The sauce was a simple pork ragu made with ground pork ($8 for a little more than one pound at the farmers market), diced onions, diced carrots and, in the absence of our own canned tomatoes, a prepared tomato sauce from the farmers market.
As it turned out, the pint jar of sauce I purchased ($4) was only half what I needed. Enter one large can of Cento tomatoes.
What you see on the right in this picture is Hubbard squash ($4 at the farmers market), roasted then mashed with brown sugar, allspice and nutmeg. Quite delicious and a very generous quantity.
Again, I felt a bit stung by the price of the ground pork. By my wife was quick to point out that it made perhaps two quarts of sauce. We'll be freezing some, or eating it for quite a few days to come.
The pasta noodles were another story. The dough is simple enough: 2 cups white whole wheat flour with two eggs, kneaded for about five minutes. My first attempt came out more like spaetzle. I'd forgotten that you need to remove the blade from the grinder. On the next go-round, I removed the blade and increased the size of the die in the grinder.
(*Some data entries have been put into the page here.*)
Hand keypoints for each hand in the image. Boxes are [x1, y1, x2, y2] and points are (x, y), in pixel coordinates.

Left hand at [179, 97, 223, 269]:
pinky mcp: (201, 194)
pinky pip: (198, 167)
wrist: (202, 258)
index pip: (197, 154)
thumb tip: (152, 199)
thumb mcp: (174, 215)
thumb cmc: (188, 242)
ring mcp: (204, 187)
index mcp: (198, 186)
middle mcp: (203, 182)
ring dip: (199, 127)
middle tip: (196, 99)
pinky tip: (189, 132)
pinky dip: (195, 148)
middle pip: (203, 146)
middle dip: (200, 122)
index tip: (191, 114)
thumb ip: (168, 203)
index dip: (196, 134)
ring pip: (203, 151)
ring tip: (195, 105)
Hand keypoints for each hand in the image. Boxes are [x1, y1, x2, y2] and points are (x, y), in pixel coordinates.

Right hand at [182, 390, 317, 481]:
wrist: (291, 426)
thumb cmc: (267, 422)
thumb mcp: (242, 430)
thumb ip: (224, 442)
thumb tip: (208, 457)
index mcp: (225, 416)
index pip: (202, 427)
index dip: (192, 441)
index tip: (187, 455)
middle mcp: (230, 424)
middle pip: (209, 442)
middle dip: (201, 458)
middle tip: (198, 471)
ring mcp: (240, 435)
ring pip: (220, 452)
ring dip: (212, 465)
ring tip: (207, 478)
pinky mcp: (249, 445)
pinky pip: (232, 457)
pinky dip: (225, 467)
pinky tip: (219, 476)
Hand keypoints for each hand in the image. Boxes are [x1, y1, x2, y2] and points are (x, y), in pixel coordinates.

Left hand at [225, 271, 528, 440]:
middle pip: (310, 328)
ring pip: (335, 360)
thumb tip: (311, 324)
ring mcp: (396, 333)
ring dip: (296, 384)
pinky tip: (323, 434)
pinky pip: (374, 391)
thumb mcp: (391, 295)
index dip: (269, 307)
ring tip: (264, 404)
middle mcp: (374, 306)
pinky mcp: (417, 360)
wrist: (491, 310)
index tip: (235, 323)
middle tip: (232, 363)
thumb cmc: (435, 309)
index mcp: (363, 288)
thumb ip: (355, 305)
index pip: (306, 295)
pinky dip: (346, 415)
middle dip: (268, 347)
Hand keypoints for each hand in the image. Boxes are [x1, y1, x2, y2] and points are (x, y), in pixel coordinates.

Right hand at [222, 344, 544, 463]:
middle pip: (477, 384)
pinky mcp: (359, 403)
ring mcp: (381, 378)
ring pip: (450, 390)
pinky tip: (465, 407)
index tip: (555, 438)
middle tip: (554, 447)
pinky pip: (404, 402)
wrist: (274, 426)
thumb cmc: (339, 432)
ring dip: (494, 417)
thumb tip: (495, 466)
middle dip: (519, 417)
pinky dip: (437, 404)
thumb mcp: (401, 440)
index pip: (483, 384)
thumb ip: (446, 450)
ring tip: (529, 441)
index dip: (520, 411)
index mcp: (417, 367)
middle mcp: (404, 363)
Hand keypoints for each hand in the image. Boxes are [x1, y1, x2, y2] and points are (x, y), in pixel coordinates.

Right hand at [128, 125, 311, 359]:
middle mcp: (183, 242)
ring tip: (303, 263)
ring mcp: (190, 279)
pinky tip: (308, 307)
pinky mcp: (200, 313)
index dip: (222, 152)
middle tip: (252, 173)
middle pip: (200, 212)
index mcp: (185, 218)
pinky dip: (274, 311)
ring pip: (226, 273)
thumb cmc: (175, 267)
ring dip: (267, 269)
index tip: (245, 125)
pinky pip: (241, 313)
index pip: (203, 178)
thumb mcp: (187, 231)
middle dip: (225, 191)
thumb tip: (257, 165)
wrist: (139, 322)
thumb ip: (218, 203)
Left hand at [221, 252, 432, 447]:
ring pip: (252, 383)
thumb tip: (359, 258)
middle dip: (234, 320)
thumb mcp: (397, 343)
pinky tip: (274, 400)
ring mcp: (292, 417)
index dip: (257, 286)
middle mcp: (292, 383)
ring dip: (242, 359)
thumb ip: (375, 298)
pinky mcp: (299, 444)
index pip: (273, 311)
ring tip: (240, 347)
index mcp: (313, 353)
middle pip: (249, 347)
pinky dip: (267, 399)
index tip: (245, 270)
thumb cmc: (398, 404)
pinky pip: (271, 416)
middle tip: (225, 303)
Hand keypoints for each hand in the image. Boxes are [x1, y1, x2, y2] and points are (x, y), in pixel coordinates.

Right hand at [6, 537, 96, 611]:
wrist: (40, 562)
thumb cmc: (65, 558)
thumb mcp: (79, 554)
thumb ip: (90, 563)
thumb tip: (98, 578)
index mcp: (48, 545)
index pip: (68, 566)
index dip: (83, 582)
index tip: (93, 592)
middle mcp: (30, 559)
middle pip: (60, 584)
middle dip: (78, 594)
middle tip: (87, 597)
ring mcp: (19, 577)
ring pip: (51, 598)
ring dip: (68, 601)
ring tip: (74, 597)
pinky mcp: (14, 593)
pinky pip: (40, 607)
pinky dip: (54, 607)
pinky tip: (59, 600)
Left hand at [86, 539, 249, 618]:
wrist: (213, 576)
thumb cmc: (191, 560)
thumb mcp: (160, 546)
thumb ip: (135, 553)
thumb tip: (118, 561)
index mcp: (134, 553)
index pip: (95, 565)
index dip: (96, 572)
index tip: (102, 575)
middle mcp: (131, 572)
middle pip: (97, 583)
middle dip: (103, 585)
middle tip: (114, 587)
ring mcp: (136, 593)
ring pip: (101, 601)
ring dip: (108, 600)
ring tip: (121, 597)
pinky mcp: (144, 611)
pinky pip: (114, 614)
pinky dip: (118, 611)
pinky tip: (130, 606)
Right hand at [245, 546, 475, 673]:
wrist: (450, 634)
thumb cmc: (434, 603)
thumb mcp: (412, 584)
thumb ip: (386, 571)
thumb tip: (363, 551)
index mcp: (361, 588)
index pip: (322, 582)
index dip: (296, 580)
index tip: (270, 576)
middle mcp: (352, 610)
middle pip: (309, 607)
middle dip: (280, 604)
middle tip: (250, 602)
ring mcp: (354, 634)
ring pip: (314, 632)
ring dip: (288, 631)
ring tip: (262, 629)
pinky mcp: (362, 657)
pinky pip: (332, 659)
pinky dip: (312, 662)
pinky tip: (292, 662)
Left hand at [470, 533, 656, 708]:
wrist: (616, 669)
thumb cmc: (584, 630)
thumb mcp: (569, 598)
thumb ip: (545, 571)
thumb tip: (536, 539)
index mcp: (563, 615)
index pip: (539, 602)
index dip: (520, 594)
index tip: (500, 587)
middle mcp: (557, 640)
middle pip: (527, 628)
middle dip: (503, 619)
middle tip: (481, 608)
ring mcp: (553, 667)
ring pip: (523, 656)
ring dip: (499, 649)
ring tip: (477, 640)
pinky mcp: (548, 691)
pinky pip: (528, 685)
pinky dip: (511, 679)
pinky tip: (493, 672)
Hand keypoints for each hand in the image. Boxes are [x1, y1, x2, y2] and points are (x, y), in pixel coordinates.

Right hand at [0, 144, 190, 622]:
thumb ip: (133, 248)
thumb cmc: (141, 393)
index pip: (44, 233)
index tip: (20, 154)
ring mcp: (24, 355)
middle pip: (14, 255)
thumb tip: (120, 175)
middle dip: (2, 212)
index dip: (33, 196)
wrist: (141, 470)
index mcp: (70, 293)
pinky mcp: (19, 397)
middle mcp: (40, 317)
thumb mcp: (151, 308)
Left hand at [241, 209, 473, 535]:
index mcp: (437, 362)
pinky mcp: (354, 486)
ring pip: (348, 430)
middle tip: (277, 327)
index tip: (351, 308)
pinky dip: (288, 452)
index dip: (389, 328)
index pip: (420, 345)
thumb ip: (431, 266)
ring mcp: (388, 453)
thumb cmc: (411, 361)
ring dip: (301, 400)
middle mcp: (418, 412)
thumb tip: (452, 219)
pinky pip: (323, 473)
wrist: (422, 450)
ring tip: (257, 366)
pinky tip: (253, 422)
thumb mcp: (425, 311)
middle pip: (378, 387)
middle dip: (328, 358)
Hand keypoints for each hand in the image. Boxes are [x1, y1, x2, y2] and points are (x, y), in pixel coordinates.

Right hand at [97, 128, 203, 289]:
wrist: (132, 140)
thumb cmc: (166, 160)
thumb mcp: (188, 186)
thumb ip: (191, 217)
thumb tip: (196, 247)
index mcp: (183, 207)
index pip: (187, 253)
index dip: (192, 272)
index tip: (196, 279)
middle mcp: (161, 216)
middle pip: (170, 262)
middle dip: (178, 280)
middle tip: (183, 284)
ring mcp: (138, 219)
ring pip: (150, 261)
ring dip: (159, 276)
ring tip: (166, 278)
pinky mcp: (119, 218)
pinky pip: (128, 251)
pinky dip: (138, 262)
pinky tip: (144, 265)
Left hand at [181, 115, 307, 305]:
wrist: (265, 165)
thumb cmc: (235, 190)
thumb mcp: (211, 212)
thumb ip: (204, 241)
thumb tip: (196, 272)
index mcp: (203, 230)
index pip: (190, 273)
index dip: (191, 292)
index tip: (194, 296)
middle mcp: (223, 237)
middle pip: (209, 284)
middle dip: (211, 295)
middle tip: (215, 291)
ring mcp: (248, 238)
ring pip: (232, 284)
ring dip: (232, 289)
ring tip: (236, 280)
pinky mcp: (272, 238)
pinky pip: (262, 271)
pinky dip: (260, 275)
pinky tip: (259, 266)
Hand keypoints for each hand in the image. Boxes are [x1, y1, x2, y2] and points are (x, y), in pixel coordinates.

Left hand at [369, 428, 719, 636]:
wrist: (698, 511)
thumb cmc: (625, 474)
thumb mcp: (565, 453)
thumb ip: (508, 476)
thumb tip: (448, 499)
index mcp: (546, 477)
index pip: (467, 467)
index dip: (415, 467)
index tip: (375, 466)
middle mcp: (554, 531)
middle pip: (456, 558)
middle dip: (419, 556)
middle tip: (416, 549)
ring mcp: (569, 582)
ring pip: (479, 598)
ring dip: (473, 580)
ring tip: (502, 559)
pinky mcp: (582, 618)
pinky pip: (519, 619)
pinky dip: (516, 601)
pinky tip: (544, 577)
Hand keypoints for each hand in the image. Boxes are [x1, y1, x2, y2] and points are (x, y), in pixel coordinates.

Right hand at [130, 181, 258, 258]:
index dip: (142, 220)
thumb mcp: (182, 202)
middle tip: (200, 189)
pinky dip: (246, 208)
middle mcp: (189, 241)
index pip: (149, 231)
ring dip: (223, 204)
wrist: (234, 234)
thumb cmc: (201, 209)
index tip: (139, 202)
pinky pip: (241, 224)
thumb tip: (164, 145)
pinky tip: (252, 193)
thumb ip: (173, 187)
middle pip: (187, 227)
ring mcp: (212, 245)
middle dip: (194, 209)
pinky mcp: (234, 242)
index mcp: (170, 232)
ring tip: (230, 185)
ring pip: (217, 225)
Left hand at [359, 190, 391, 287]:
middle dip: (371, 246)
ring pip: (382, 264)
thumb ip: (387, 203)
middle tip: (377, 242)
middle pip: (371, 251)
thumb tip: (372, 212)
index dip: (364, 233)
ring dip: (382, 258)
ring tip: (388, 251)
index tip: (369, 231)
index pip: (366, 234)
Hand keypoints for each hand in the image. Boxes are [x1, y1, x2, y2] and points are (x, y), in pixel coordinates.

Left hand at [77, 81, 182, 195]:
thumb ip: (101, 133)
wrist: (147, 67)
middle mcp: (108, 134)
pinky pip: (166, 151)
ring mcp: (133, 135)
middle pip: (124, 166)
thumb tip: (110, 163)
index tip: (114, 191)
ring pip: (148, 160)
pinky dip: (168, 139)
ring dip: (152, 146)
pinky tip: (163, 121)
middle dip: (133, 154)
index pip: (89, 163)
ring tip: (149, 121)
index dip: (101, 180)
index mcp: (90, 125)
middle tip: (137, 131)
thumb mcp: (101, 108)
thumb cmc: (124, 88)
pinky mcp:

The noodles came out looking like alien space worms only chewier. What I need is a die sized somewhere between the two choices that came with the machine, or around 1/4-inch.
But I was pleased to see daughter gobbling up the whole-wheat pasta (the spaetzle kind) with the pork ragu. "These carrots are delicious," said the little girl who hates cooked carrots. But wait--it's not all cooked carrots she hates, just the big slices that we make as a side dish.
Carrots, apparently, are very complicated.